Sed perfectos, como vuestro Padre celestial es perfecto. Si te quedaban ganas de «echarte a cumplir», espero que estas palabras te las quiten del todo. ¿Cómo vas a lanzarte a ser perfecto como Dios? Recuerda lo que te dije: Primero contempla.
Contempla a la perfección clavada en un madero. Despreciado, precisamente, como imperfecto y blasfemo, varón de dolores y desecho de la Humanidad, Él es la perfección y hermosura de Dios. ¡Qué paradoja! Quisieron revestirlo de asco y vergüenza, y no hay belleza en la tierra mayor que el Crucifijo.

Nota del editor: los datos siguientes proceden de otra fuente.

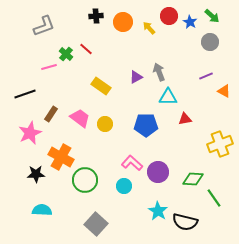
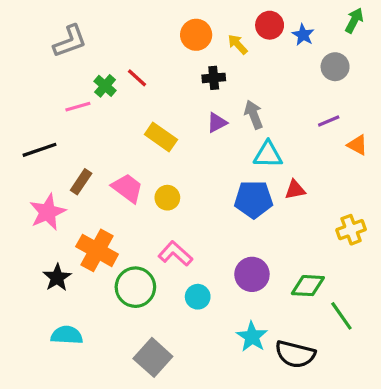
black cross: (96, 16) -> (214, 78), moved
green arrow: (212, 16) -> (354, 20), moved, turned -105
blue pentagon: (146, 125) -> (254, 199), moved
yellow cross: (220, 144) -> (351, 230), size x0.7
pink L-shape: (132, 163) -> (175, 254), moved
black star: (36, 174) -> (57, 278), turned -30

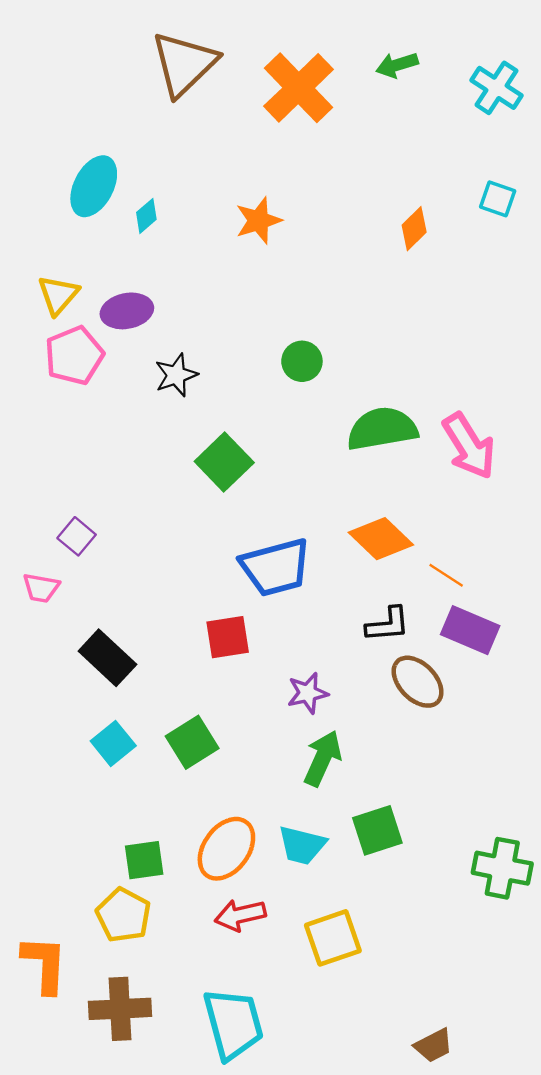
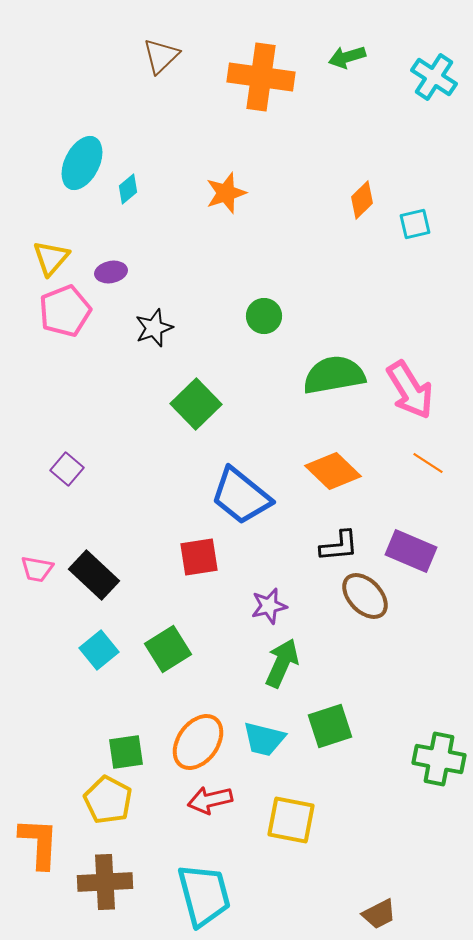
brown triangle: (184, 64) -> (161, 56), size x0.6
orange cross: (299, 88) -> (261, 77), turned -38
cyan square: (498, 199) -> (415, 224), moved, turned -32
purple ellipse: (127, 311) -> (111, 272), size x0.7
blue trapezoid: (276, 567) -> (241, 496), turned 54
orange line: (446, 575) -> (428, 463), moved
pink trapezoid: (41, 588) -> (37, 569), moved
yellow square: (333, 938) -> (291, 820), turned 30

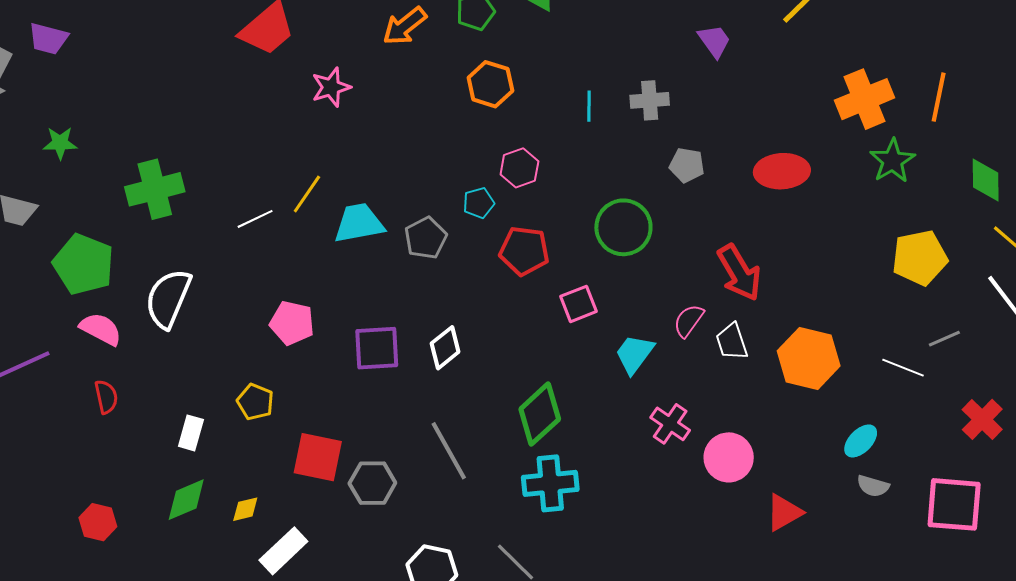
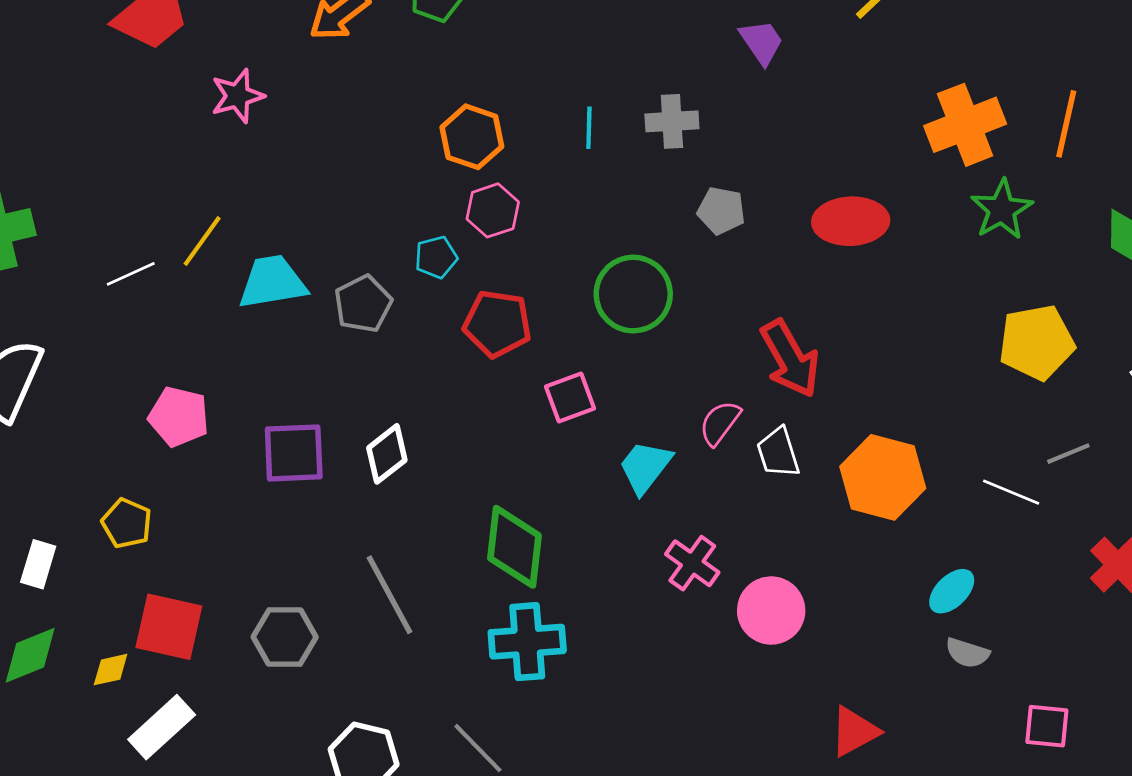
orange hexagon: (490, 84) -> (472, 137), moved
green diamond: (540, 414) -> (514, 547), turned -42
red square: (318, 457) -> (169, 627), moved
pink square: (954, 504) -> (1047, 726), moved, size x0.6
red triangle: (784, 512) -> (854, 731), moved

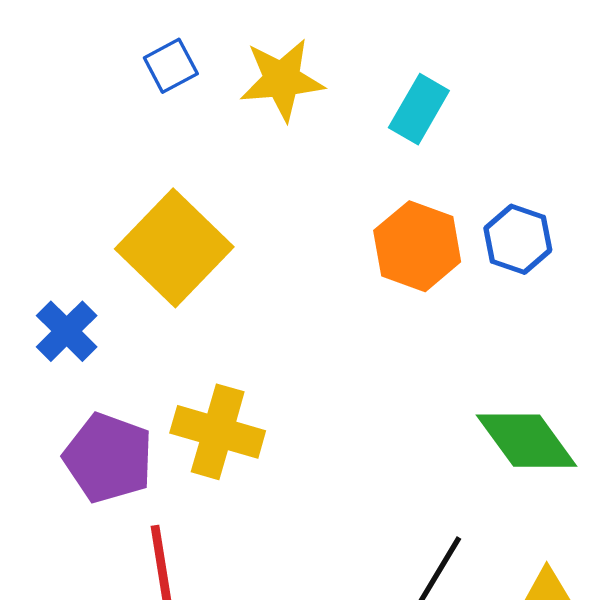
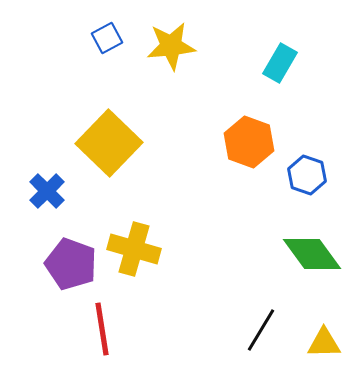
cyan rectangle: (419, 109) -> (280, 63), moved
blue hexagon: (518, 239) -> (307, 175), moved

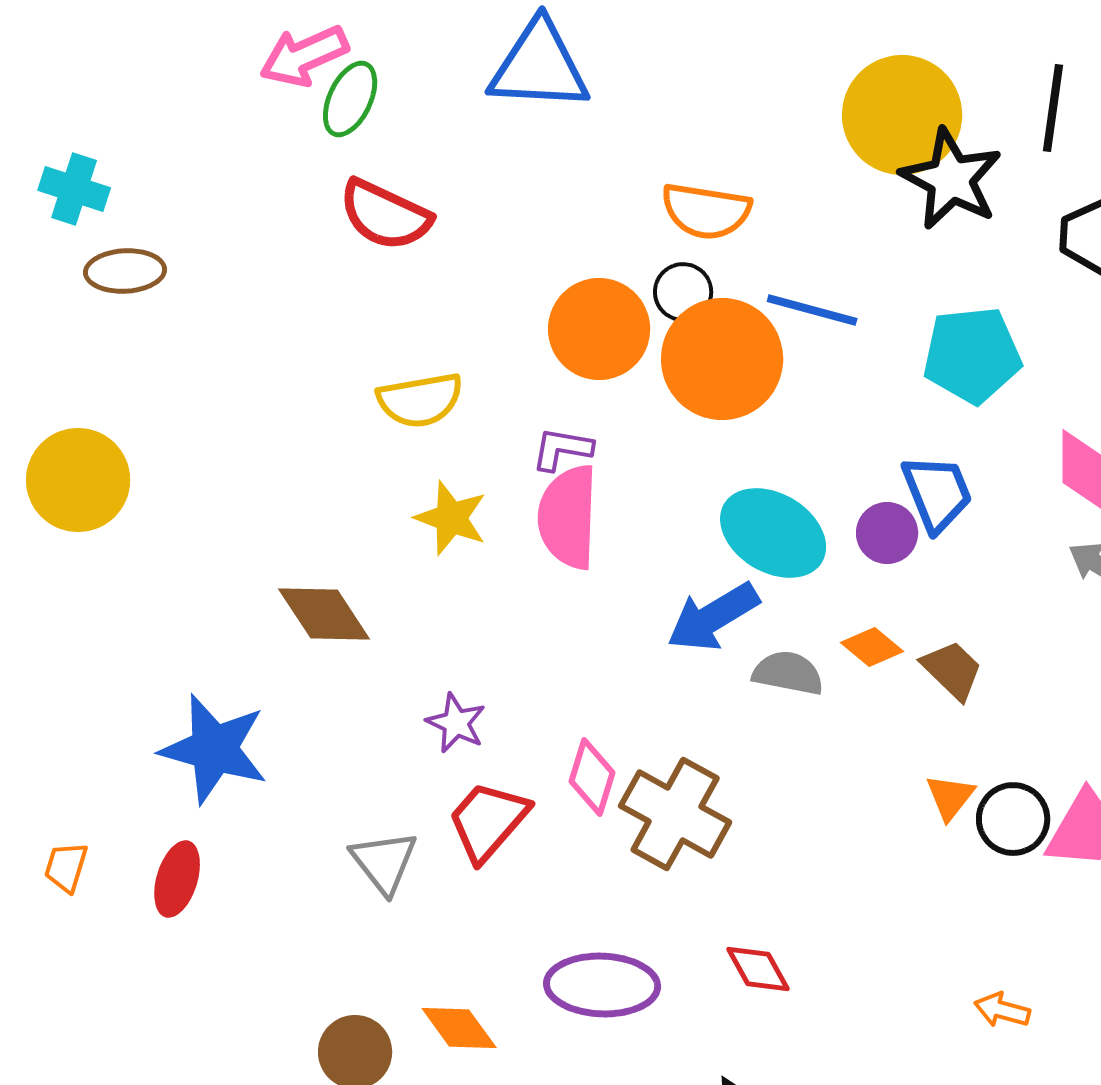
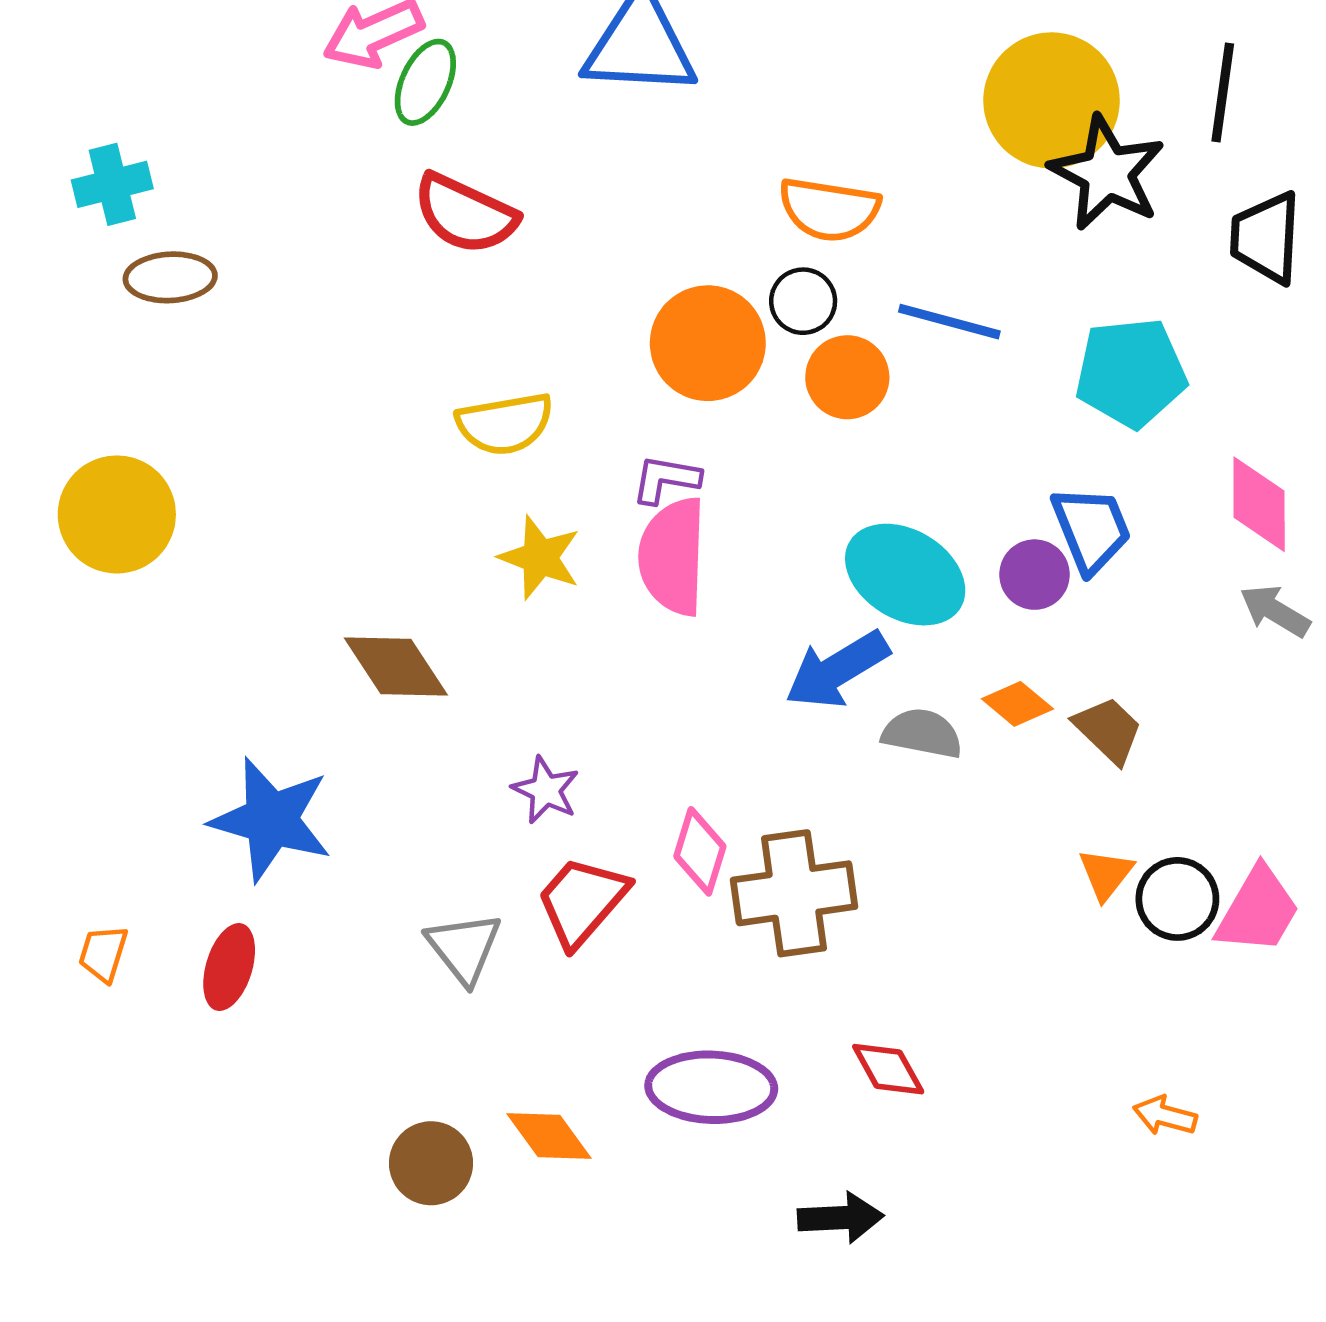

En Él está el Amor llevado hasta el extremo, hasta la plenitud, hasta la entrega total.
Para que seáis hijos de vuestro Padre celestial, que hace salir su sol sobre malos y buenos, y manda la lluvia a justos e injustos. ¿No es Cristo crucificado el sol que brilla con brillo de perdón sobre los malos y con fulgores de gloria para los buenos? ¿No es el agua manada de su costado la lluvia que santifica a los justos y limpia a los injustos?
Sigue contemplando. Que todo eso se cumplirá en ti.